Passagierin am Bahnhof von Macheng in der Provinz Hubei

In China ist die wegen der Ausbreitung des neuartigen Coronavirus verhängte Abriegelung der Provinz Hubei am Mittwoch weitgehend aufgehoben worden. Seit Mitternacht (Ortszeit) dürfen die meisten Bewohner von Hubei wieder aus der Provinz ausreisen. Voraussetzung ist, dass sie gesund sind. Die chinesischen Behörden meldeten keine neuen Coronavirus-Patienten, die sich innerhalb Chinas angesteckt haben.

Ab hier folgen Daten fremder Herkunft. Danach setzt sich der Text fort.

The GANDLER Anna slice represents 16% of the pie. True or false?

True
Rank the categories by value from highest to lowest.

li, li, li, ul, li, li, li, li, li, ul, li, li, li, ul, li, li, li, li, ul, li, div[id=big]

Allerdings wurden nach Angaben der Nationalen Gesundheitskommission 47 Infizierte registriert, die aus dem Ausland in die Volksrepublik eingereist sind. Damit stieg die Zahl der ins Land gebrachten Infektionsfälle auf 474. Dabei handelt es sich nach Angaben des chinesischen Außenministeriums überwiegend um Chinesen, die nach Hause zurückkehren.

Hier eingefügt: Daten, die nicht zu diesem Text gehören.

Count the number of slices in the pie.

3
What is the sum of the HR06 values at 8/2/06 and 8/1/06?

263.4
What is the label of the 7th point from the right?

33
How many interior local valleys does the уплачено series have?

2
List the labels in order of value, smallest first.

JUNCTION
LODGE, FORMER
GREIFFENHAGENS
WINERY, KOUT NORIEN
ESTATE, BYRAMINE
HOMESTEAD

Vier weitere Menschen starben an dem Virus, wie die Behörden am Mittwoch mitteilten. Drei davon in der Provinz Hubei, wo die Pandemie im vergangenen Jahr ihren Ausgang genommen hatte.

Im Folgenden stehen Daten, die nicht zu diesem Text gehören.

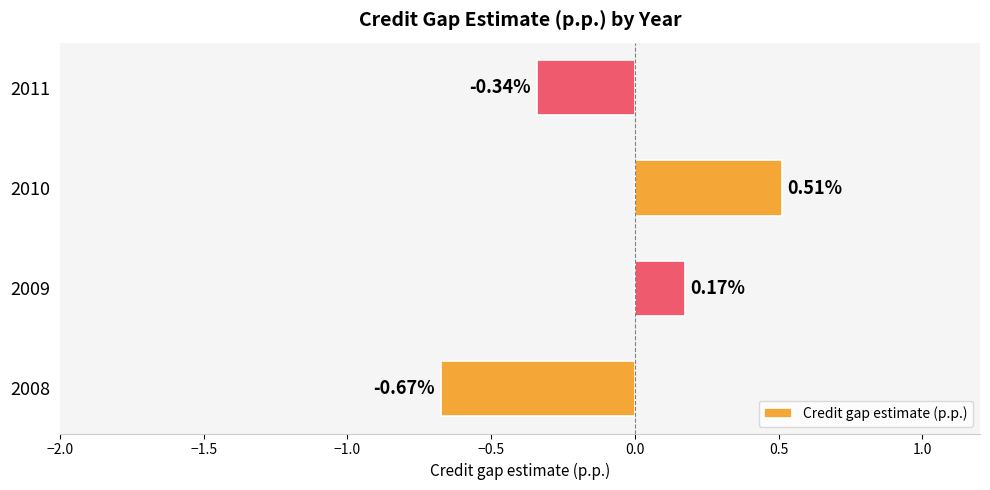

Rank the categories by value from highest to lowest.

2010, 2009, 2011, 2008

Die Behörden hatten das knapp 60 Millionen Einwohner zählende Hubei zwei Monate lang von der Außenwelt abgeschottet. In den vergangenen Wochen waren die offiziellen Zahlen der Neuinfektionen innerhalb der Provinz deutlich zurückgegangen.

Die Millionenmetropole Wuhan, die als Ausgangspunkt der Pandemie gilt, erlaubt ihren Bewohnern ab dem 8. April wieder zu reisen. Die Schulen in Hubei bleiben weiterhin geschlossen.

In China wurden bislang mehr als 81.200 bestätigte Infektionsfälle und 3281 Todesfälle gemeldet. In den vergangenen Wochen war die Zahl der Neuinfektionen stark zurückgegangen.